Cloning block devices online using Software RAID - kvisle
http://www.redpill-linpro.com/sysadvent//2015/12/06/data_migration_with_md.html
======
grifferz
Creating RAID devices and rebooting twice (once to start using the RAID
device, and again to stop using it afterwards) seems excessive here. I do this
sort of thing with a script very much like lvmsync:

[http://theshed.hezmatt.org/lvmsync/](http://theshed.hezmatt.org/lvmsync/)

except that it works on any block device, not just LVM.

If implementing your own script instead of lvmsync all you need to do is dd
off the block device while the VM is running, shut the VM down and then dd
only the changed chunks. This can be achieved by reading both the source
device and the target device, hashing the chunks and comparing hashes to tell
if you need to write the chunk again.

You don't care that the source device is changing under you as you're reading
it, because all you're trying to do is get an initial rough copy of the data.
The final sync with the VM shut off gets all the changes and makes it
consistent.

I typically see single digit changed megabytes per gigabyte of active
filesystem, so the final sync goes very quickly.

This also has the advantage that it works in any scenario you have a block
device, so would work for OP's host connected to two SANs, but also when you
have two hosts each with local storage. You can just do it over SSH.

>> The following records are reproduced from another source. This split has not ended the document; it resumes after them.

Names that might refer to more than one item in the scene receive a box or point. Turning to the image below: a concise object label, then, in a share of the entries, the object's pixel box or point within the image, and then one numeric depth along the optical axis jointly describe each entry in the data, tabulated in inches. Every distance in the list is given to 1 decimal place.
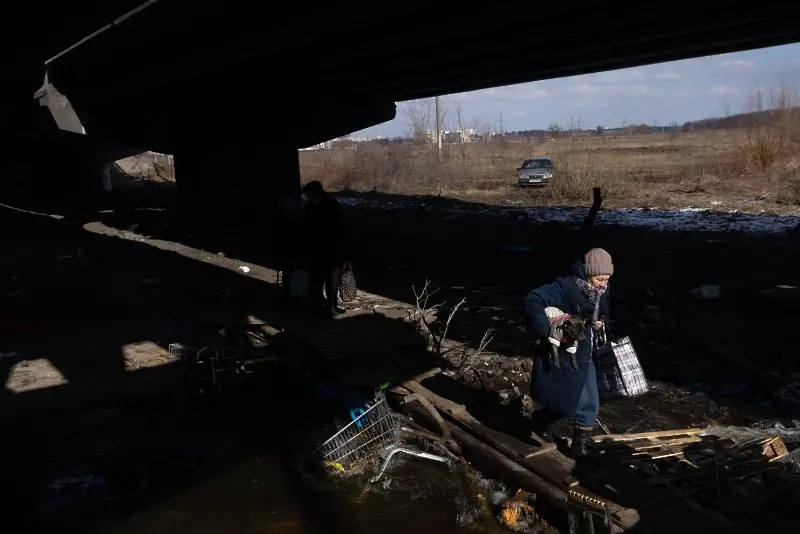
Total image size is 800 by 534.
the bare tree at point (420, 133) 2218.3
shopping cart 213.3
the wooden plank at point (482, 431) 201.2
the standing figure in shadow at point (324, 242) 363.3
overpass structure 436.1
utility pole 2034.3
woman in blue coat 192.7
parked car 1293.1
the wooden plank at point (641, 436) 211.8
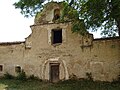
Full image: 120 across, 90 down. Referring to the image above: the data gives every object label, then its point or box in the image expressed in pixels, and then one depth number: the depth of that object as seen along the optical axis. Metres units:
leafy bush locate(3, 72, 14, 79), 8.65
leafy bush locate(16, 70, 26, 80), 8.30
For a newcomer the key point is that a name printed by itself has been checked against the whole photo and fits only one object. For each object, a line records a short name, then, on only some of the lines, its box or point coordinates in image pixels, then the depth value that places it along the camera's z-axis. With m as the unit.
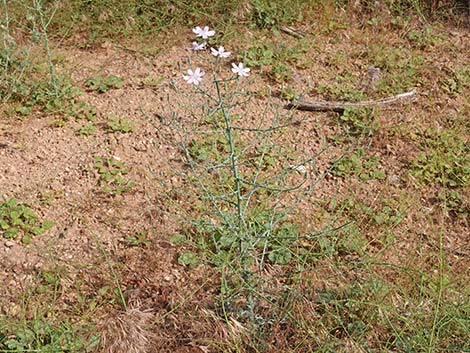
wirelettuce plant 2.77
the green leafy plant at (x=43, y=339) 2.64
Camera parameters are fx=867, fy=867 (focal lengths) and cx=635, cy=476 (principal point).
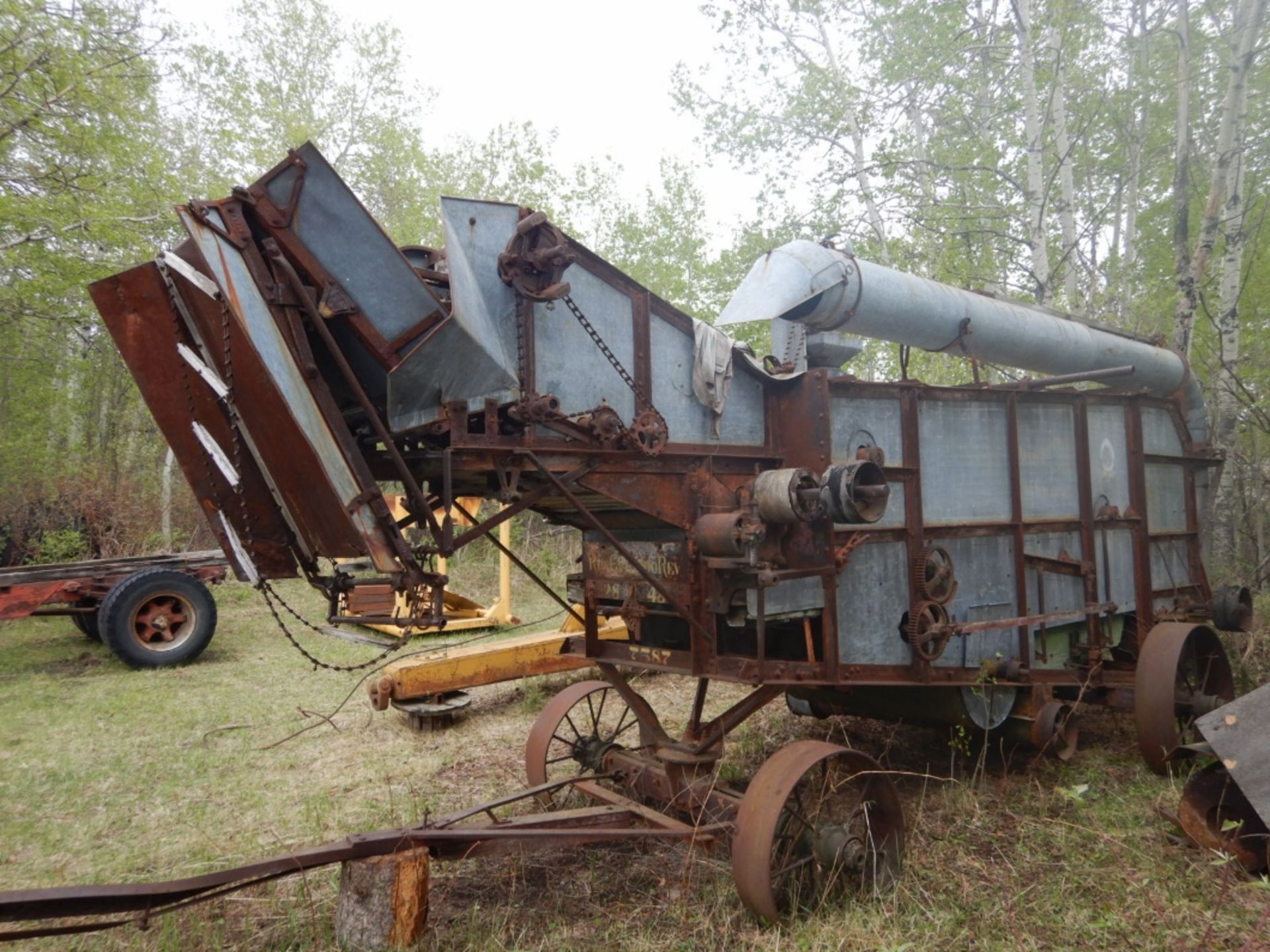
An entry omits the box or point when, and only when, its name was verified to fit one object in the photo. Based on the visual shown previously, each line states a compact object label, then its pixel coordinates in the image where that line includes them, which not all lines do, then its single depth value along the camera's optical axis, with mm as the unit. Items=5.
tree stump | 3498
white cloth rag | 4542
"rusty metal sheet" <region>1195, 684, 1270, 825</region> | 4059
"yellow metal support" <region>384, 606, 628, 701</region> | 7008
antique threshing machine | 3438
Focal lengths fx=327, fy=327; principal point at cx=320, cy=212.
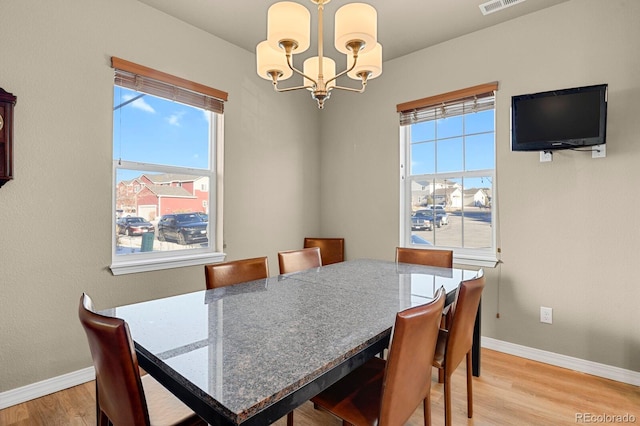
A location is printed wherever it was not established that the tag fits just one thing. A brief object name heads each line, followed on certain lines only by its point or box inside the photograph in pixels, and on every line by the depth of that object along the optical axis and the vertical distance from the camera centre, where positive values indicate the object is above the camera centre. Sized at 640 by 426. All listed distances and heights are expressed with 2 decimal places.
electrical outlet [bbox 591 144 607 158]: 2.32 +0.45
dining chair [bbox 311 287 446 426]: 0.99 -0.60
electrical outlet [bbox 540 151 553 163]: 2.52 +0.45
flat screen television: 2.21 +0.68
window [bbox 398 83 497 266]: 2.91 +0.39
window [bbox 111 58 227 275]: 2.48 +0.37
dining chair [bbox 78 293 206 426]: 0.86 -0.43
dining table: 0.81 -0.42
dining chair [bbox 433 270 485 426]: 1.43 -0.55
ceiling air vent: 2.43 +1.58
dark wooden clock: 1.88 +0.46
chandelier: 1.50 +0.86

Another thing you can do is to play with xnbd to put a proxy block device on
the destination:

[https://bitbucket.org/hirofuchi/xnbd/wiki/Home#!scenario-2-s...](https://bitbucket.org/hirofuchi/xnbd/wiki/Home#!scenario-2-simple-
proxy-server-distributed-copy-on-write)

That may be helpful if the storage is local to each host and is truly massive,
as a VM on the destination host can use the NBD block device and be unaware
that it is proxying requests back to the original host for data it does not
have.

Eventually the data will all be synced across to the target host and then the
VM can be rebooted to switch back to the non-NBD local block device.